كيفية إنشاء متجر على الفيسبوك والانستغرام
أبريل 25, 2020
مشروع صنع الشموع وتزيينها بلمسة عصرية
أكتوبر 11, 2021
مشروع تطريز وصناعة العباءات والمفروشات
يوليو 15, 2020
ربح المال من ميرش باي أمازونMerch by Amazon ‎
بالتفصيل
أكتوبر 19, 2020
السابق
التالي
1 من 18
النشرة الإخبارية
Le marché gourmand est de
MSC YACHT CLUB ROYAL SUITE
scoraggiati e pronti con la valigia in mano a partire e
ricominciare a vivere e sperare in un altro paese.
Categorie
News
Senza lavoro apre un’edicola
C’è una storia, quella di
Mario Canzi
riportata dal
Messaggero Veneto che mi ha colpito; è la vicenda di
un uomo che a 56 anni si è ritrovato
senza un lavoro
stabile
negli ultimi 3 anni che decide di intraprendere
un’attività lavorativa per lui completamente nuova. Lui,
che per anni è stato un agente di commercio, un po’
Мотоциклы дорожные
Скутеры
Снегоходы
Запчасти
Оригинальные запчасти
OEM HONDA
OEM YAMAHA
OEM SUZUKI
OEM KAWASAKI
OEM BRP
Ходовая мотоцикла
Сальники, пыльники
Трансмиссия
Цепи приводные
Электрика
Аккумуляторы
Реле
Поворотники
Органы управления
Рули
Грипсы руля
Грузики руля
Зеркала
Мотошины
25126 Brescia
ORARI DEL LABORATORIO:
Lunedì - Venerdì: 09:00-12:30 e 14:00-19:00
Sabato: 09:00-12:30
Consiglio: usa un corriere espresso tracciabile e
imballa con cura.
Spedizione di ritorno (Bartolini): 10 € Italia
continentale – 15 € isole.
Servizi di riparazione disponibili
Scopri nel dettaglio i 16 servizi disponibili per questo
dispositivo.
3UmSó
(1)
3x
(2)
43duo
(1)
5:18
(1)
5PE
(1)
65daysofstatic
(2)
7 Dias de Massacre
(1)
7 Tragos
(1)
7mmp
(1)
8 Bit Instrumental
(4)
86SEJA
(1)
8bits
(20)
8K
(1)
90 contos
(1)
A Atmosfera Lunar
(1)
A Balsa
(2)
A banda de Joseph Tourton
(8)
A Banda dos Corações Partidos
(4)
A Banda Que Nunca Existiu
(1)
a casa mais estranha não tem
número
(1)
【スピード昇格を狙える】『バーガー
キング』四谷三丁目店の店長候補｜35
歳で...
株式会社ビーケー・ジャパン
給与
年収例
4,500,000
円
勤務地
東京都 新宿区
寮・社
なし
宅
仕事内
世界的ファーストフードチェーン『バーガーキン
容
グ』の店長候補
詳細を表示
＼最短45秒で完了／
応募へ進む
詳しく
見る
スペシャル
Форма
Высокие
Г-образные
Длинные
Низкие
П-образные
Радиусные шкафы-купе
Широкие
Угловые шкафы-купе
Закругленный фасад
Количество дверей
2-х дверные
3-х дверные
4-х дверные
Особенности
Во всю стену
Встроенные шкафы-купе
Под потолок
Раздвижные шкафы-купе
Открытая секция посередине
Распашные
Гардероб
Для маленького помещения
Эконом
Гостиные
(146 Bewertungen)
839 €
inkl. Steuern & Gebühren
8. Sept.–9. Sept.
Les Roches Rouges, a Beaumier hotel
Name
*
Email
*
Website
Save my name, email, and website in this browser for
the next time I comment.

----------------------------------------

• **Exercise directions**
Find "世界的ファーストフードチェーン『バーガーキン" in the data above, then repeat that line and all lines after it exactly, ending with the final line.

• **Response box**
世界的ファーストフードチェーン『バーガーキン
容
グ』の店長候補
詳細を表示
＼最短45秒で完了／
応募へ進む
詳しく
見る
スペシャル
Форма
Высокие
Г-образные
Длинные
Низкие
П-образные
Радиусные шкафы-купе
Широкие
Угловые шкафы-купе
Закругленный фасад
Количество дверей
2-х дверные
3-х дверные
4-х дверные
Особенности
Во всю стену
Встроенные шкафы-купе
Под потолок
Раздвижные шкафы-купе
Открытая секция посередине
Распашные
Гардероб
Для маленького помещения
Эконом
Гостиные
(146 Bewertungen)
839 €
inkl. Steuern & Gebühren
8. Sept.–9. Sept.
Les Roches Rouges, a Beaumier hotel
Name
*
Email
*
Website
Save my name, email, and website in this browser for
the next time I comment.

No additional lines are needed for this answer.